▶ DIRECTIONS:
A: In the news article below on Ukraine's mobilization law, shorten the paragraph beginning "The draft law was amended" into a brief list that keeps its main facts.
B: Answer these questions using the news article below on Ukraine's mobilization law.
(i) Which men does the new registration requirement apply to?
(ii) What will men of service age living abroad be unable to do at Ukrainian consulates without up-to-date registration paperwork?
(iii) How many times was the draft law amended?
C: Pick up the news article below on Ukraine's new mobilization law and continue it after its final sentence.

By Olga Voitovych, Radina Gigova, Svitlana Vlasova and Christian Edwards, CNN

(CNN) — Ukrainian President Volodymyr Zelensky has signed into law a key piece of legislation overhauling the country’s mobilization rules.

The legislation places a new requirement on all men between 18 and 60 to register with Ukraine’s military and to carry their registration documents on them at all times. The aim is to make recruitment processes more efficient and more transparent, the government says.

Men of service age who are living abroad will not be able to renew their passports at Ukrainian consulates without producing up-to-date registration paperwork.

The new law does not cover any potential increase in the number of people who might be called up to serve.

Neither does it contain provisions for demobilizing soldiers who have spent long periods fighting. Ukrainian lawmakers had for months debated whether to allow the longest-serving of Ukraine’s soldiers the chance to return home on rotation, or whether Russia’s renewed offensives meant they could not afford to allow exhausted soldiers to rest.

The draft law was amended more than 4,000 times since it was first introduced – a measure of how politically difficult crafting the legislation has been. Ukraine’s parliament eventually stripped out the plans for demobilization to keep as many soldiers at the front lines as possible, disappointing many families who had hoped a fixed period of three years active service would also be enshrined in the new law.

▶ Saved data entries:
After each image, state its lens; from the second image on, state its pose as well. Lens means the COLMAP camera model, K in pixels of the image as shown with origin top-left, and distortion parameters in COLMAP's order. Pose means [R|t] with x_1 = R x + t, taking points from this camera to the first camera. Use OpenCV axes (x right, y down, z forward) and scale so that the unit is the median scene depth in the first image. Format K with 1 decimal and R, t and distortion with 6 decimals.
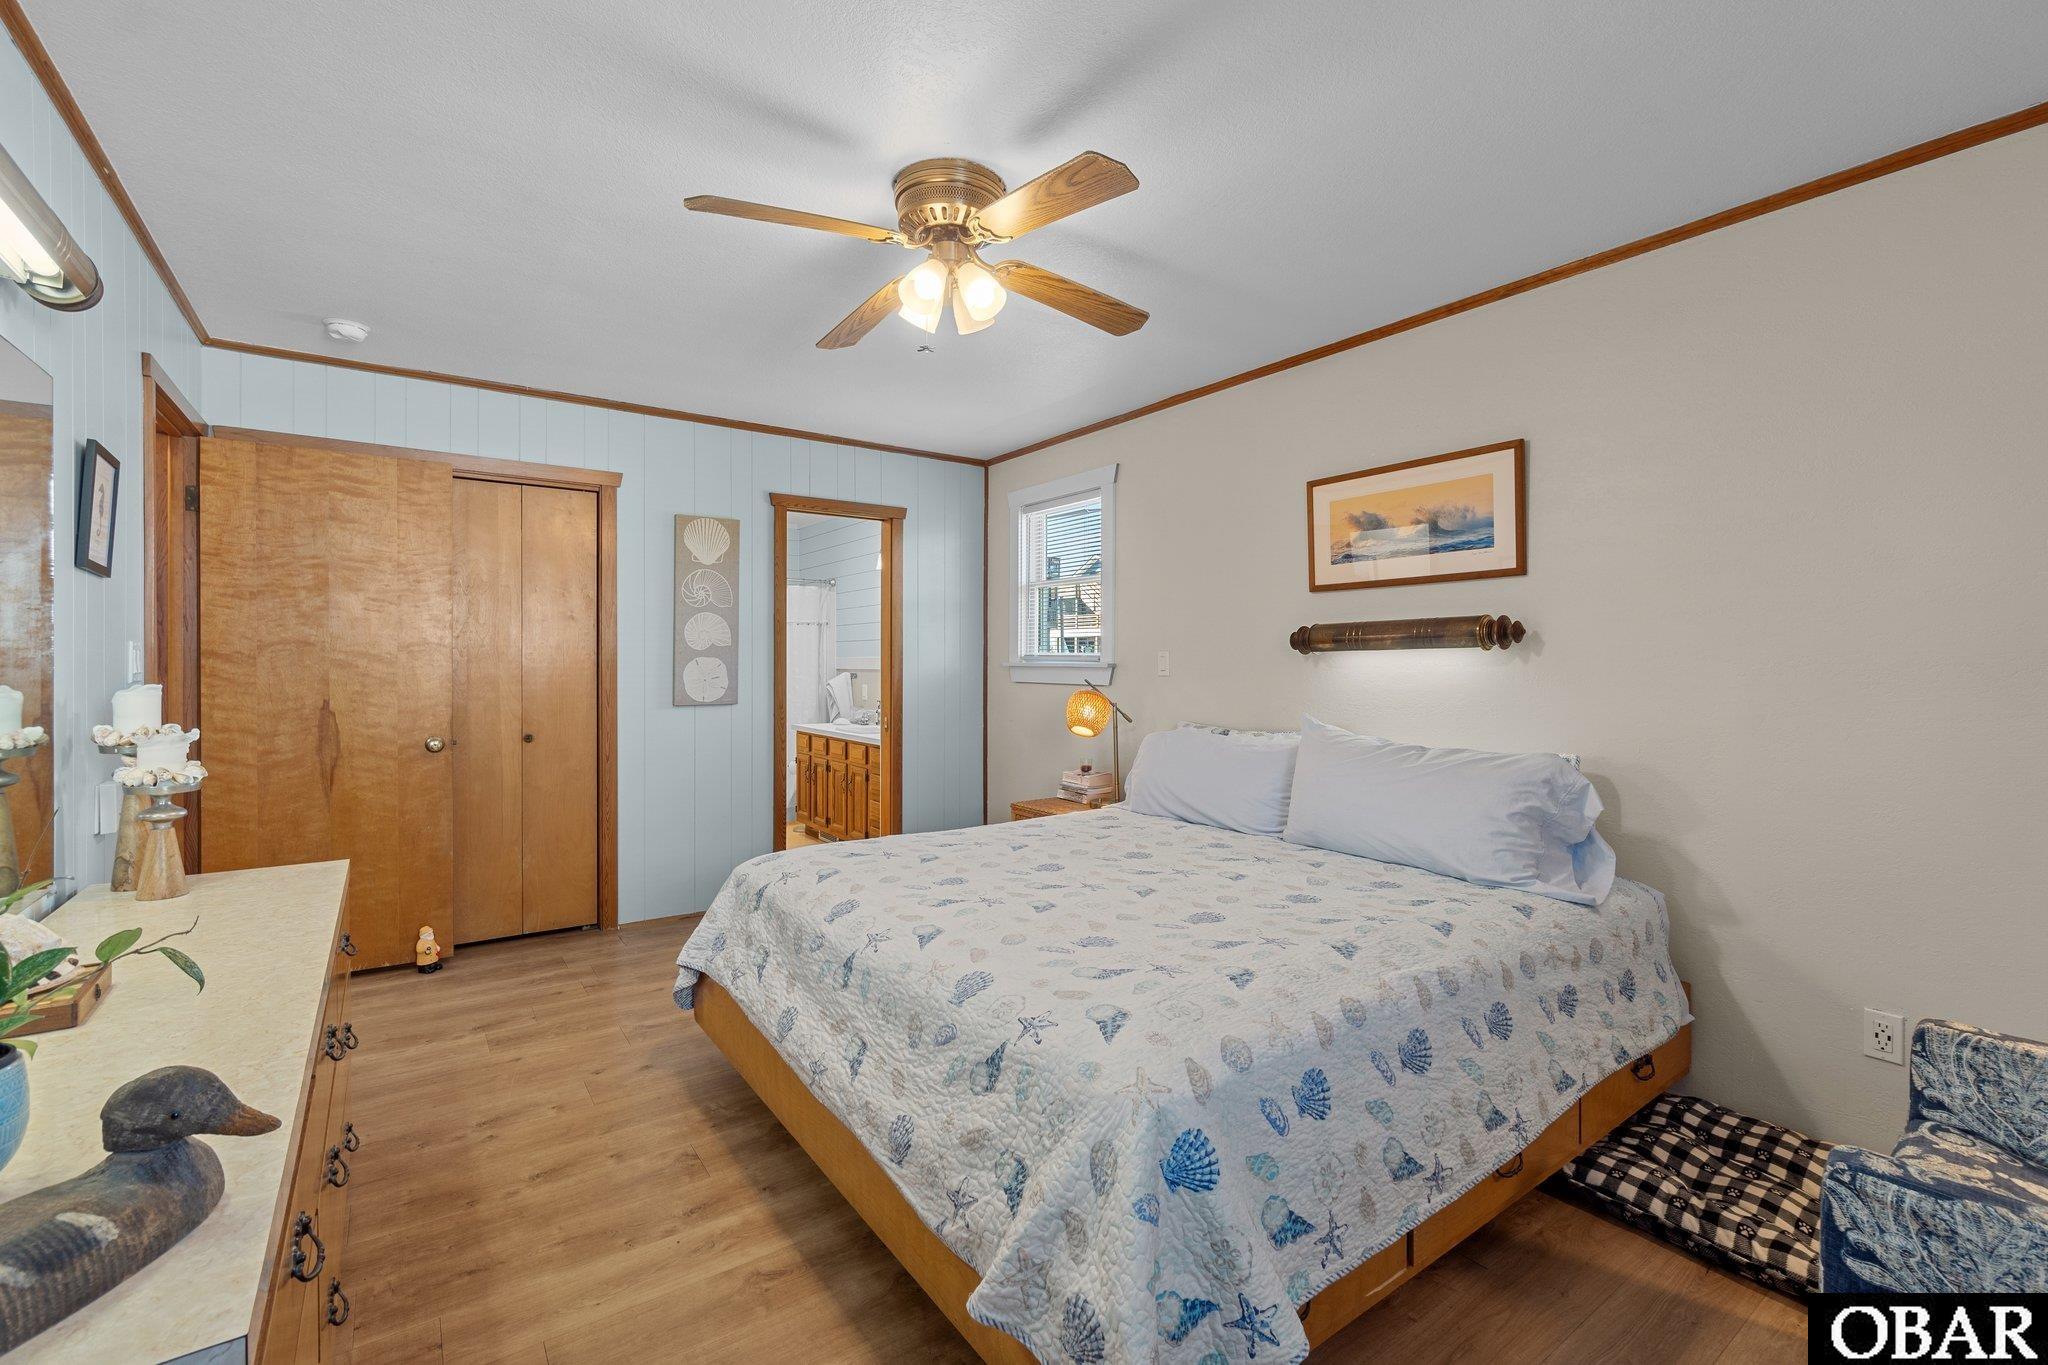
lens RADIAL K [[881.1, 0, 1029.6], [0, 881.1, 673.4], [0, 0, 1]] dist [-0.000505, 0.000112]
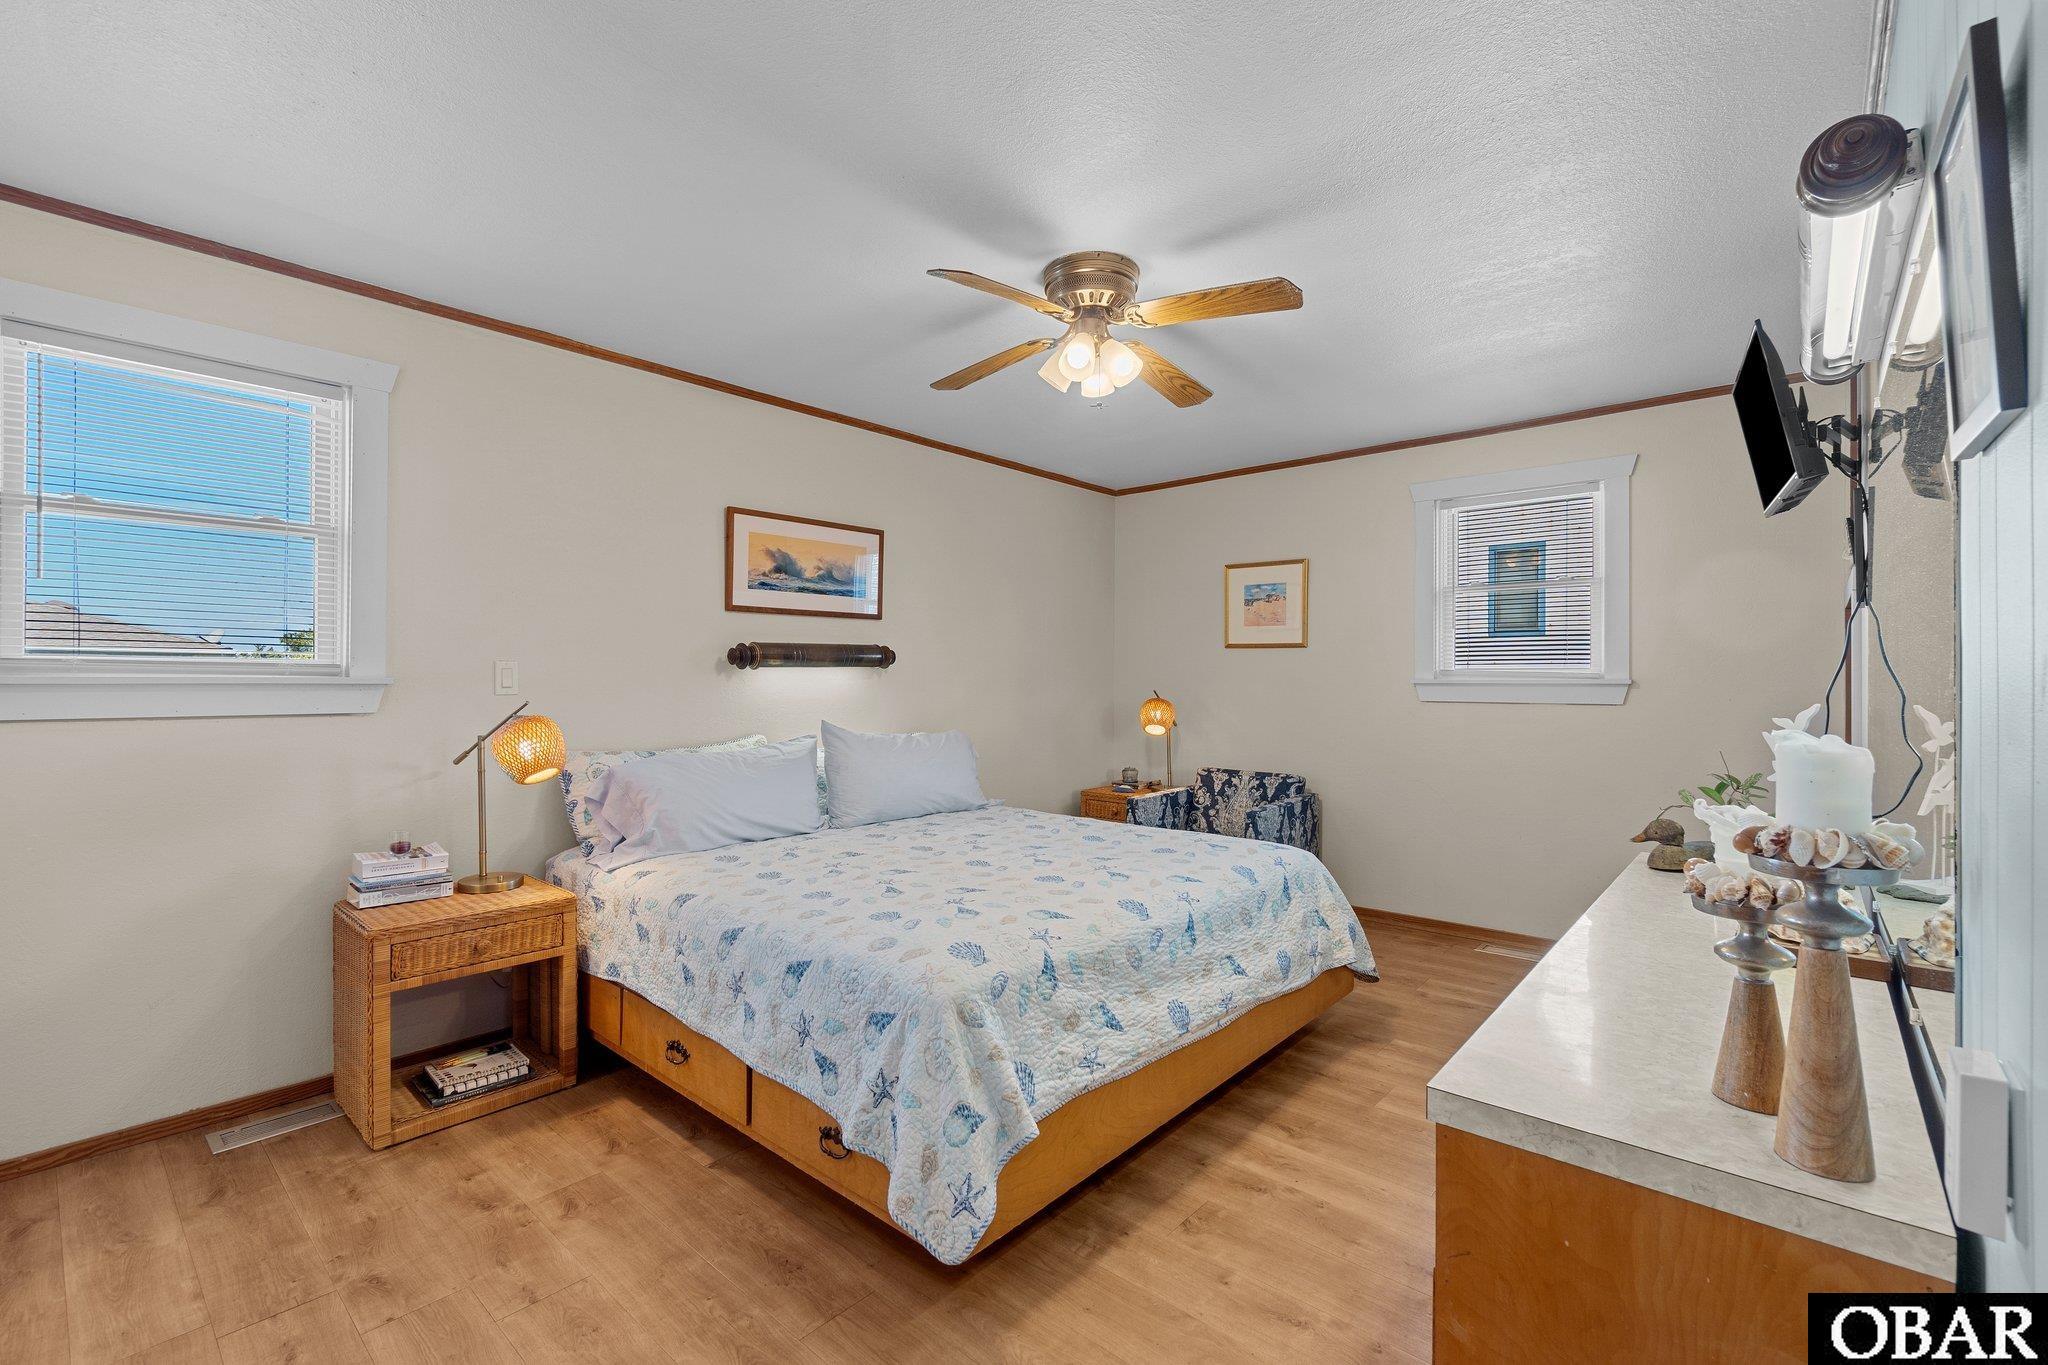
lens RADIAL K [[881.1, 0, 1029.6], [0, 881.1, 673.4], [0, 0, 1]] dist [-0.000505, 0.000112]
pose [[-0.218623, -0.000397, 0.975809, -1.159465], [0.008318, 0.999963, 0.002271, -0.022725], [-0.975774, 0.008613, -0.218612, 1.269196]]
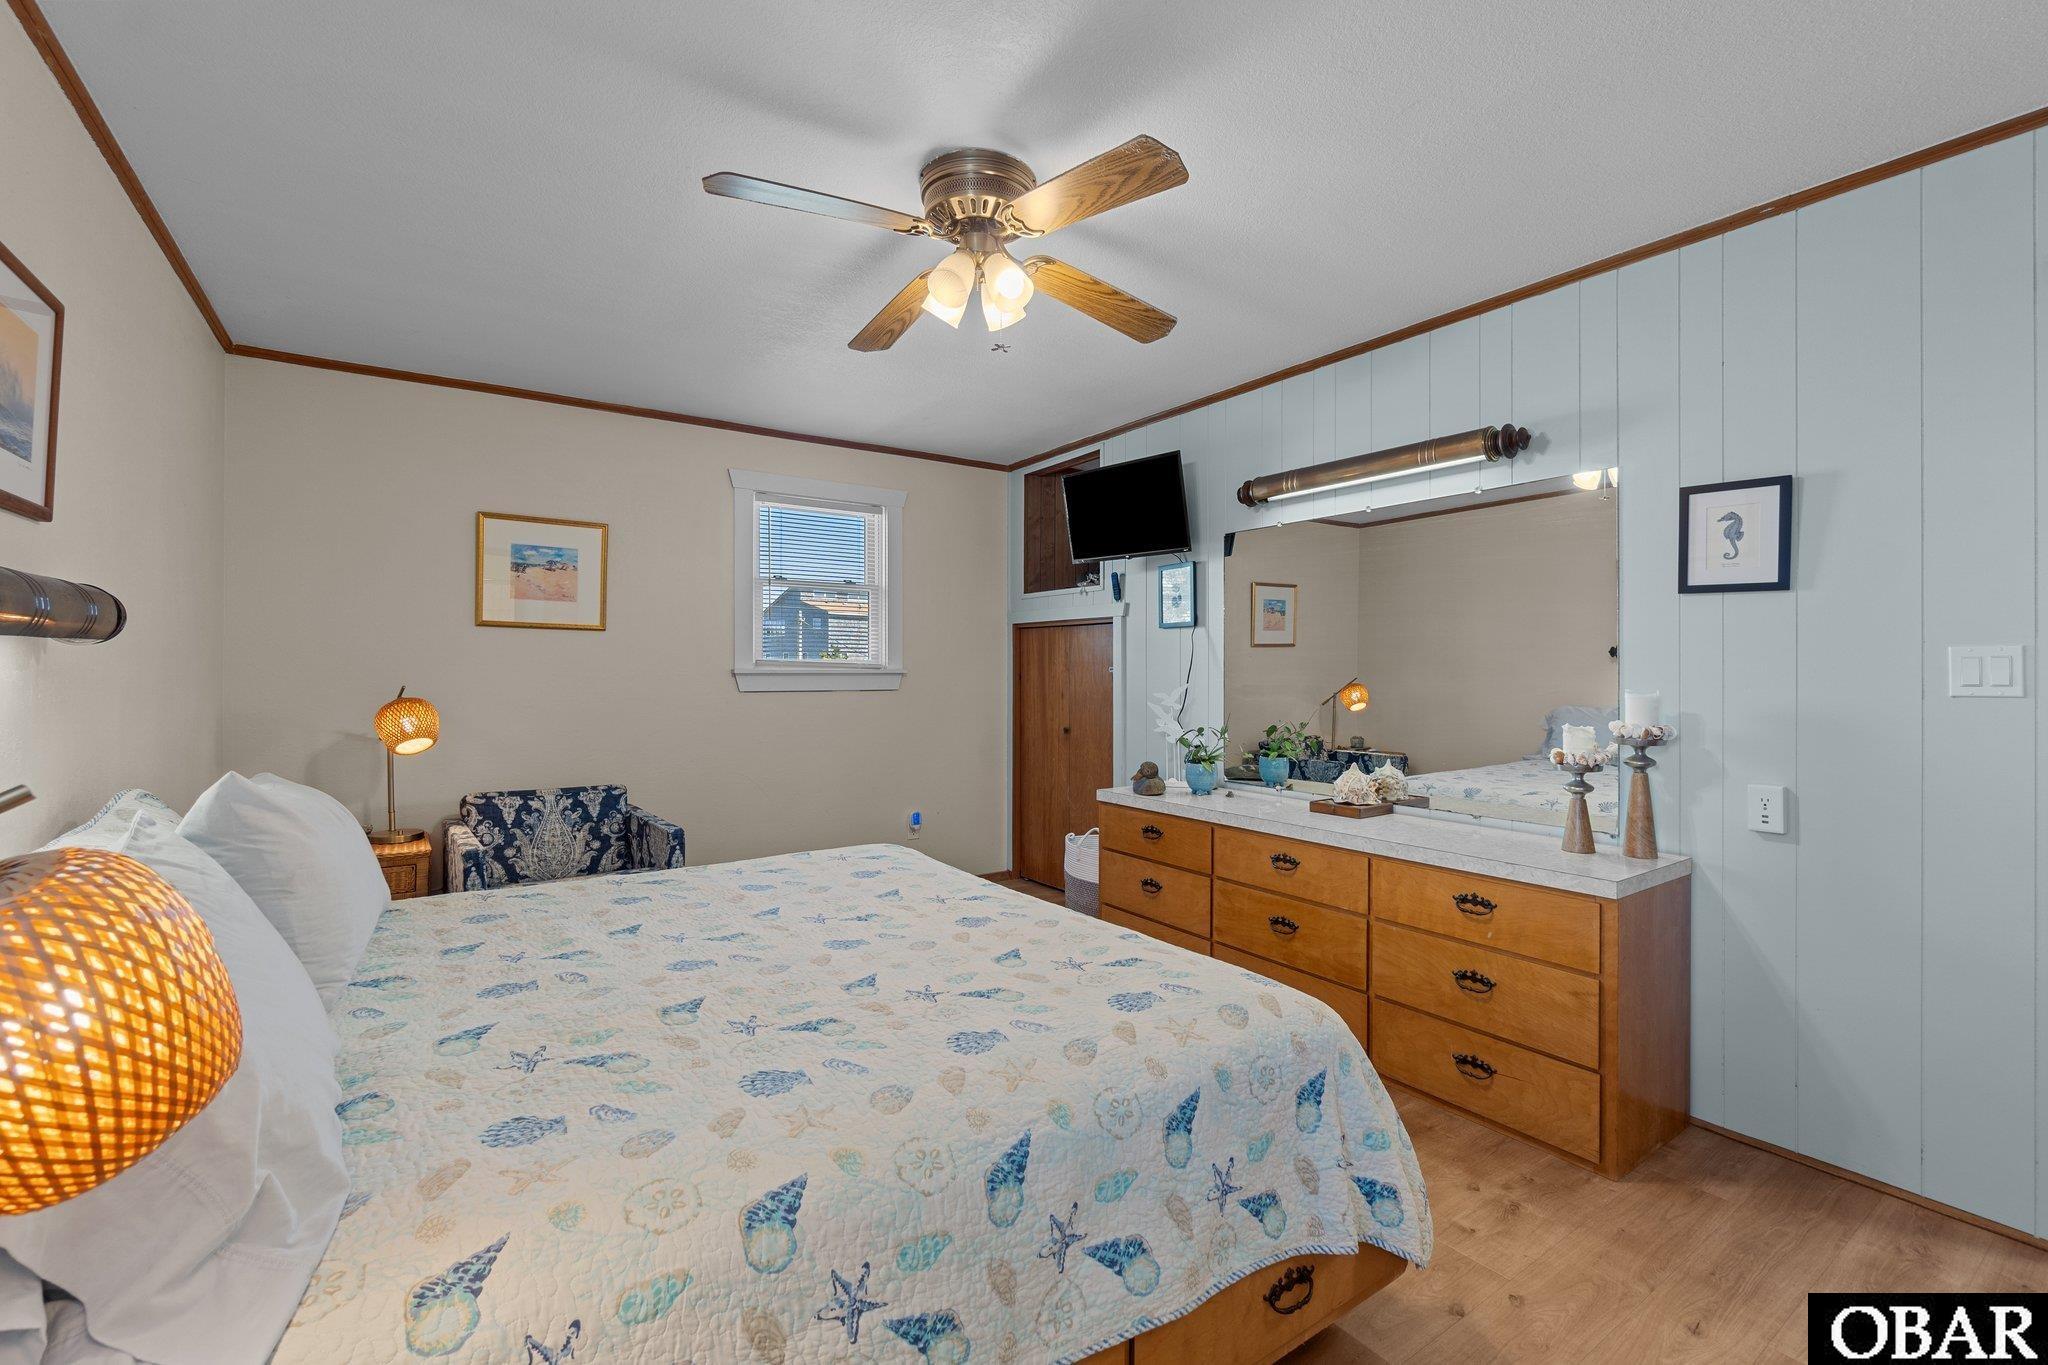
lens RADIAL K [[881.1, 0, 1029.6], [0, 881.1, 673.4], [0, 0, 1]] dist [-0.000505, 0.000112]
pose [[-0.999753, -0.008384, 0.020586, -0.161217], [-0.008088, 0.999864, 0.014383, -0.022235], [-0.020704, 0.014213, -0.999685, 1.874197]]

▶ SOLVED TASKS:
A:
- The draft law was amended more than 4,000 times after it was first introduced, showing how politically difficult it was to write.
- Ukraine's parliament removed the demobilization plans to keep as many soldiers as possible at the front lines.
- Many families were disappointed because they had hoped the law would also set a fixed period of three years of active service.

B:
(i) All men between 18 and 60.
(ii) Renew their passports.
(iii) More than 4,000 times.

C:
Ukraine’s parliament passed the law last week and Zelensky gave presidential approval Tuesday.

Late last year, the leader of Zelensky’s Servant of the People faction in parliament said the military was looking for an extra half million servicemen and women. But Ukraine’s Commander-in-Chief Oleksandr Syrsyki said recently any increase in numbers would likely be significantly lower.

Zelensky’s signing of the law came shortly after Ukraine’s commander on the eastern front warned that Russian troops outnumbered its own by up to 10 times.

After the law passed last week, dozens of wives and relatives of servicemen gathered outside Ukraine’s parliament to protest and demand that mobilization deadlines be included.

Anastasia Bulba, whose husband Vitalii volunteered to join the military immediately after Russia launched its full-scale invasion in February 2022, told CNN that Ukraine’s soldiers “have been left without terms of service and with no idea when they will be able to return to their families.”

“The country’s defenders, on whom the independence of the entire country rests, have been deceived,” she said.